気になる「保有したい、注目していきたい銘柄」だが、今月も前回同様トップは定番の[トヨタ自動車(7203)]だった。

1位……[トヨタ自動車(7203)]
2位……[武田薬品工業(4502)]
3位……[ソフトバンク(9984)]
4位……【ソニー(6758)】
5位……【みずほフィナンシャルグループ(8411)】
上位を占める銘柄はそれだけ注目を集めていることに他ならない。今回も上位三銘柄は先月から不動で、これらの銘柄に対する期待の高さが改めて確認できる(あるいは単に、情勢に変化が無いだけかもしれない)。またソニーが上位に入っているのは、新型ゲーム機Vitaの発売によるものだろうか。
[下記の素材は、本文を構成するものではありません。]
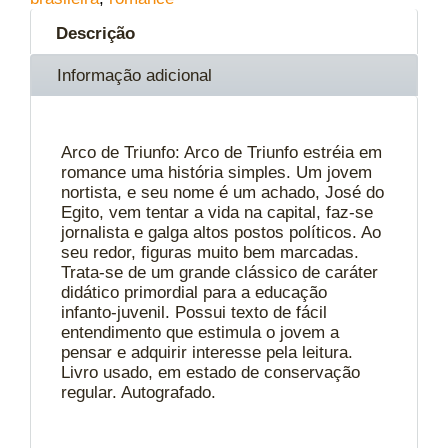
Descrição
Informação adicional
Arco de Triunfo: Arco de Triunfo estréia em
romance uma história simples. Um jovem
nortista, e seu nome é um achado, José do
Egito, vem tentar a vida na capital, faz-se
jornalista e galga altos postos políticos. Ao
seu redor, figuras muito bem marcadas.
Trata-se de um grande clássico de caráter
didático primordial para a educação
infanto-juvenil. Possui texto de fácil
entendimento que estimula o jovem a
pensar e adquirir interesse pela leitura.
Livro usado, em estado de conservação
regular. Autografado.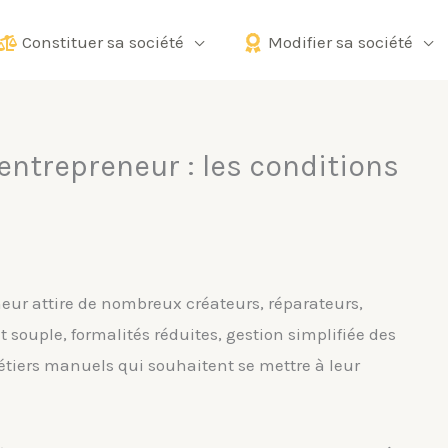
Constituer sa société
Modifier sa société
-entrepreneur : les conditions
eur attire de nombreux créateurs, réparateurs,
 souple, formalités réduites, gestion simplifiée des
étiers manuels qui souhaitent se mettre à leur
今回も先月同様、震災関連で値が大きく減退して以降、一時期大きく持ち直した値からの下落・軟調さが確認できる。株価はやや持ち直しを期待されているが、大きな活力というほどのものでは無い。何より「今後増やしたい・減らしたい金融商品」で「預貯金」のDIが今だに増加中(先月39.9から44.4)で他の金融商品を大きく上回っているあたり、安易な表現だが「投資家の投資離れ」の気配がかいま見られる。

今調査は、金融資産を多く抱えている高齢層が中心の調査結果。当然、日本国内における各種市場との連動性も低くない。今後も有益な検証素材として、各値の動きを注意深く見守っていかねばなるまい。